Mancher wird sich erinnern, wie russische Soldaten im Krieg heilige Bilder und Stätten bei uns ehrten und ähnliches. Auf dem Land mag es etwas besser sein, im ganzen aber ist die Lage ziemlich hoffnungslos, und wir sollten aufhören, unsere Hoffnungen auf vage Berichte von religiösen Bewegungen im Untergrund zu setzen. Das ist genau so fragwürdig, wie auf eine politische Restauration in Rußland zu hoffen. Der Weg zurück ist vorläufig verschüttet. Wir können nur sagen: „Was bei den Menschen unmöglich erscheint, das ist Gott möglich.” Aber Gott hat auch schon den Tod des Christentums etwa in Kleinasien oder Nordafrika zugelassen, so daß ähnliches auch in Rußland geschehen kann. Ich glaube, es ist nicht richtig, wenn wir die Schuld am ganzen dem Kommunismus allein zuschieben. Es sieht nicht so aus, als hielte man das Volk heute mit Gewalt vom Glauben ab. Man ist liberaler.

Max Scheler lehrt, daß es keinen Menschen ohne Glauben gibt. Jeder hat einen Altar, auf dem ein Gott oder Gottersatz steht, den er anbetet. Das gilt auch für den Russen. Ein Russe hat zwar den Ausdruck Nihilist aufgebracht, aber dieses Nichts ist bloß die Verneinung des Vergangenen und Aussage über einen neuen Zustand, der sich noch schwer umreißen läßt. Im Grunde ist es derselbe Gott oder Götze, den auch der Westen, wenn auch heuchlerischer, anbetet: der technische Fortschritt, die neue materielle Weltkultur. Die Moskauer Universität ist wie- eine moderne Kathedrale mit einem riesigen Turm gebaut. Symbol eines neuen Weltgefühles, eines neuen Mythos, eines neuen Glaubens. Der Sputnik hat das einfache Volk wieder einmal von der Genialität, dem Vorrang, der Auserwählung und Macht Rußlands überzeugt. Es ist ein Irrtum, zu glauben, die Russen fühlten sich wie hinter einem Eisernen Vorhang, also hinter Gittern, in einem riesigen Konzentrationslager.

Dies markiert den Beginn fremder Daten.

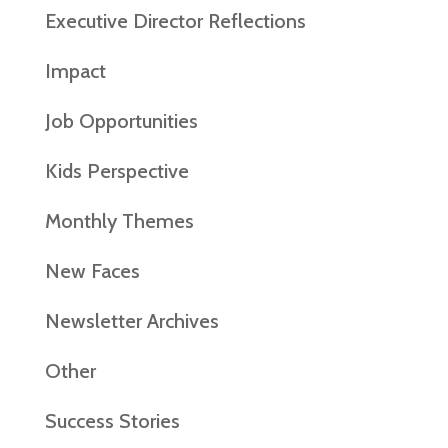
Executive Director Reflections
Impact
Job Opportunities
Kids Perspective
Monthly Themes
New Faces
Newsletter Archives
Other
Success Stories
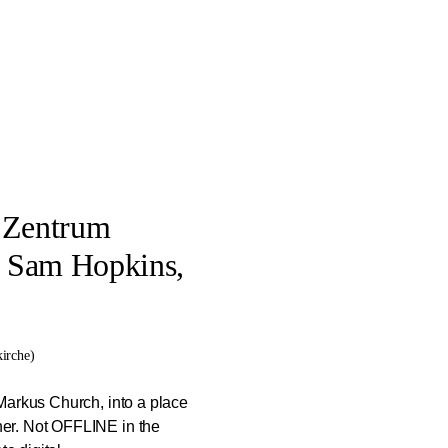
s Zentrum
, Sam Hopkins,
irche)
Markus Church, into a place
er. Not OFFLINE in the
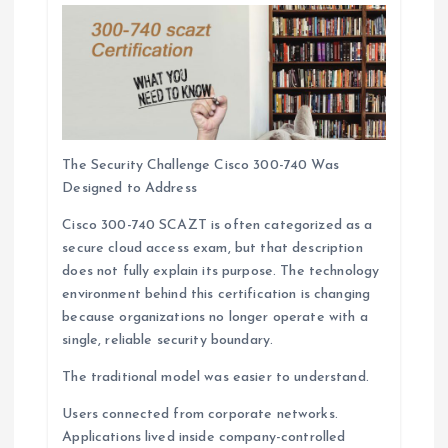
The Security Challenge Cisco 300-740 Was
Designed to Address
Cisco 300-740 SCAZT is often categorized as a
secure cloud access exam, but that description
does not fully explain its purpose. The technology
environment behind this certification is changing
because organizations no longer operate with a
single, reliable security boundary.
The traditional model was easier to understand.
Users connected from corporate networks.
Applications lived inside company-controlled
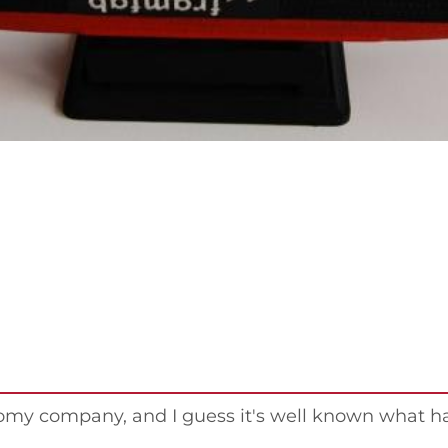
nomy company, and I guess it's well known what 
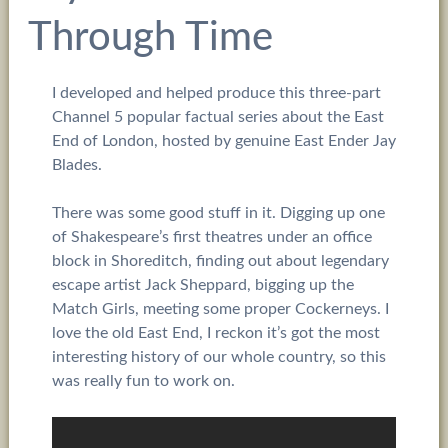
Through Time
I developed and helped produce this three-part
Channel 5 popular factual series about the East
End of London, hosted by genuine East Ender Jay
Blades.
There was some good stuff in it. Digging up one
of Shakespeare’s first theatres under an office
block in Shoreditch, finding out about legendary
escape artist Jack Sheppard, bigging up the
Match Girls, meeting some proper Cockerneys. I
love the old East End, I reckon it’s got the most
interesting history of our whole country, so this
was really fun to work on.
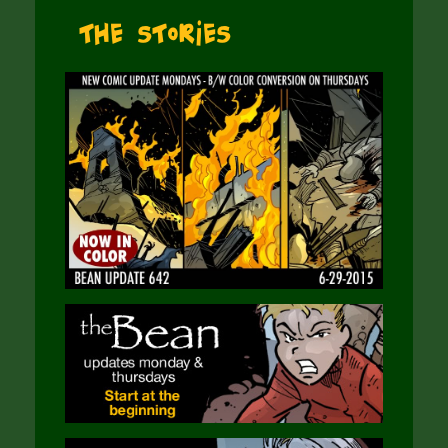
The Stories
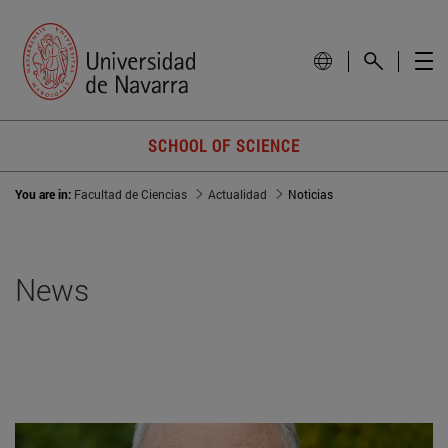
SCHOOL OF SCIENCE
You are in:
Facultad de Ciencias
Actualidad
Noticias
News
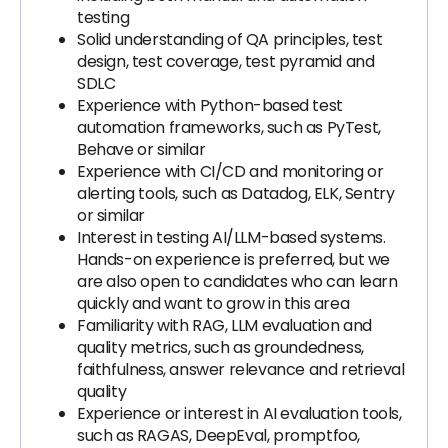
testing
Solid understanding of QA principles, test
design, test coverage, test pyramid and
SDLC
Experience with Python-based test
automation frameworks, such as PyTest,
Behave or similar
Experience with CI/CD and monitoring or
alerting tools, such as Datadog, ELK, Sentry
or similar
Interest in testing AI/LLM-based systems.
Hands-on experience is preferred, but we
are also open to candidates who can learn
quickly and want to grow in this area
Familiarity with RAG, LLM evaluation and
quality metrics, such as groundedness,
faithfulness, answer relevance and retrieval
quality
Experience or interest in AI evaluation tools,
such as RAGAS, DeepEval, promptfoo,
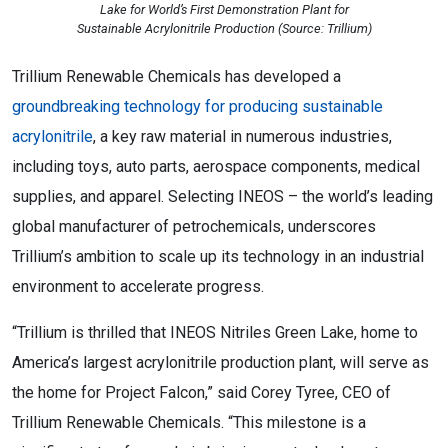
Lake for World’s First Demonstration Plant for
Sustainable Acrylonitrile Production (Source: Trillium)
Trillium Renewable Chemicals has developed a
groundbreaking technology for producing sustainable
acrylonitrile
, a key raw material in numerous industries,
including toys, auto parts, aerospace components, medical
supplies, and apparel. Selecting INEOS – the world’s leading
global manufacturer of petrochemicals, underscores
Trillium’s ambition to scale up its technology in an industrial
environment to accelerate progress.
“Trillium is thrilled that INEOS Nitriles Green Lake, home to
America’s largest acrylonitrile production plant, will serve as
the home for Project Falcon,” said Corey Tyree, CEO of
Trillium Renewable Chemicals. “This milestone is a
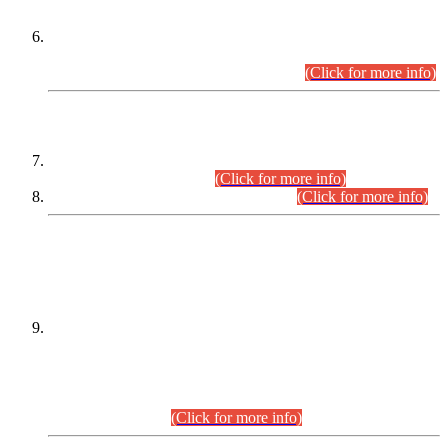
Extension in closing Date for Assistant Collector Part-I (AC-I)
and Assistant Collector Part-II (AC-II) Departmental
Examinations (Session April/May 2026).
(Click for more info)
SCOPE & SYLLABUS
Assistant Director (Technical) BPS-17 in Mines & Mineral
Development Department.
(Click for more info)
Various posts in Different Departments.
(Click for more info)
DATEWISE NAMES OF
PETITIONERS/CANDIDATES FOR
SUITABILITY/ELIGIBILITY
Incompliance with the Order Dated: 17.02.2026 Passed by
the Honourable High Court Sindh, Hyderabad in
C.P No. D-656/2024, for the post of Assistant Manager (I.T)
BPS-16 in Land Administration & Revenue Management
Information System (LARMIS), under Board of Revenue
Sindh.(20.07.2026)
(Click for more info)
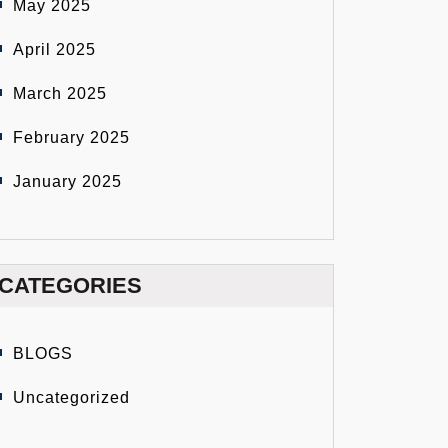
May 2025
April 2025
March 2025
February 2025
January 2025
CATEGORIES
BLOGS
Uncategorized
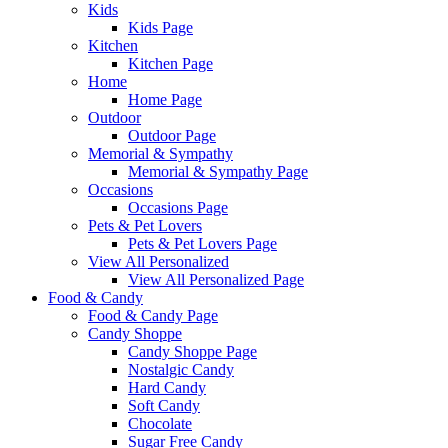
Kids
Kids Page
Kitchen
Kitchen Page
Home
Home Page
Outdoor
Outdoor Page
Memorial & Sympathy
Memorial & Sympathy Page
Occasions
Occasions Page
Pets & Pet Lovers
Pets & Pet Lovers Page
View All Personalized
View All Personalized Page
Food & Candy
Food & Candy Page
Candy Shoppe
Candy Shoppe Page
Nostalgic Candy
Hard Candy
Soft Candy
Chocolate
Sugar Free Candy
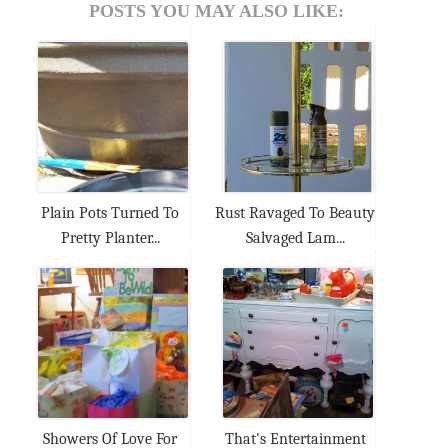
POSTS YOU MAY ALSO LIKE:
Plain Pots Turned To
Rust Ravaged To Beauty
Pretty Planter...
Salvaged Lam...
Showers Of Love For
That's Entertainment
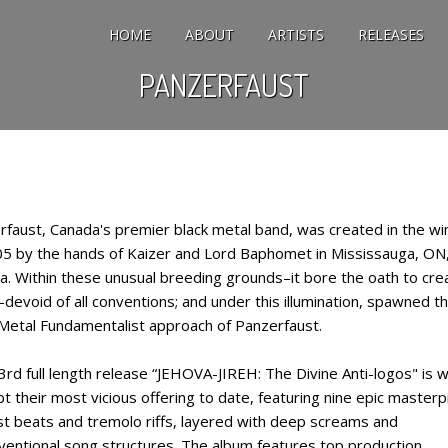
HOME
ABOUT
ARTISTS
RELEASES
PANZERFAUST
rfaust, Canada's premier black metal band, was created in the wi
05 by the hands of Kaizer and Lord Baphomet in Mississauga, ON
a. Within these unusual breeding grounds–it bore the oath to cre
devoid of all conventions; and under this illumination, spawned t
 Metal Fundamentalist approach of Panzerfaust.
3rd full length release “JEHOVA-JIREH: The Divine Anti-logos" is w
t their most vicious offering to date, featuring nine epic master
st beats and tremolo riffs, layered with deep screams and
ventional song structures. The album features top production,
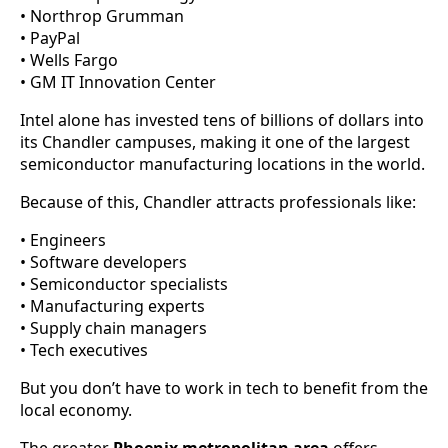
• Northrop Grumman
• PayPal
• Wells Fargo
• GM IT Innovation Center
Intel alone has invested tens of billions of dollars into
its Chandler campuses, making it one of the largest
semiconductor manufacturing locations in the world.
Because of this, Chandler attracts professionals like:
• Engineers
• Software developers
• Semiconductor specialists
• Manufacturing experts
• Supply chain managers
• Tech executives
But you don’t have to work in tech to benefit from the
local economy.
The greater
Phoenix metropolitan area
offers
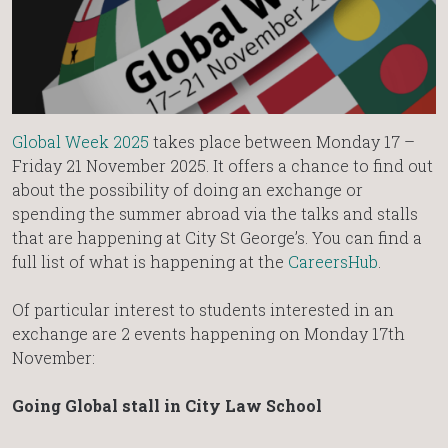
Global Week 2025
takes place between Monday 17 –
Friday 21 November 2025. It offers a chance to find out
about the possibility of doing an exchange or
spending the summer abroad via the talks and stalls
that are happening at City St George’s. You can find a
full list of what is happening at the
CareersHub
.
Of particular interest to students interested in an
exchange are 2 events happening on Monday 17th
November:
Going Global stall in City Law School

Sie kennen nichts anderes.- Wenn auch, an westlichen Verhältnissen gemessen, das Leben des Russen armselig und eingeengt ist, er empfindet das nicht, weil es ihm doch jetzt in vielerlei Hinsicht besser geht. Und er ist dankbarer für Besserungen als wir, denen es viel zu gut geht. Nach Stalin ist das Leben etwas freier geworden, wenn die Aenderung uns auch geringfügig erscheint. Die Russen fühlen sich in einem Schiff sitzend und schicksalsmäßig verbunden. Der Bolschewismus ist heute ihr Schicksal, so wie früher einmal die Mongolen oder die Zaren. Dostojewskij hat Rußland ein großes Schiff genannt und hinzugefügt, ein großes Schiff habe eine weite Fahrt. Dieses beinahe mystische Gefühl ist geblieben.

Ich glaube nicht, daß das russische Volk dort anknüpfen kann, wo es einmal unter Zar und Popen stand. Wir aber sollen uns vor allem Pharisäismus hüten, als wären wir die Besseren, Gescheiteren, Glücklicheren und Christlicheren.

Wir leben in einer großen Weltkrise, die Dinge sind im Fluß. Auch die Religionen werden davon berührt. Was etwa Jaspers meint, wenn er davon spricht, daß sich die biblischen Religionen wandeln müssen, was der Papst meint mit dem Ausdruck: Alles (also auch die Kirche) in Christo zu erneuern!

Sind in der Orthodoxie, so wie sie in winzigen Resten in Rußland lebt, Ansätze zu dieser Erneuerung da? Es scheint zu früh, darnach zu fragen. Der Sturz, der sie getroffen hat, war zu tief, die Katastrophe nach der vorhergehenden Ahnungslosigkeit zu groß.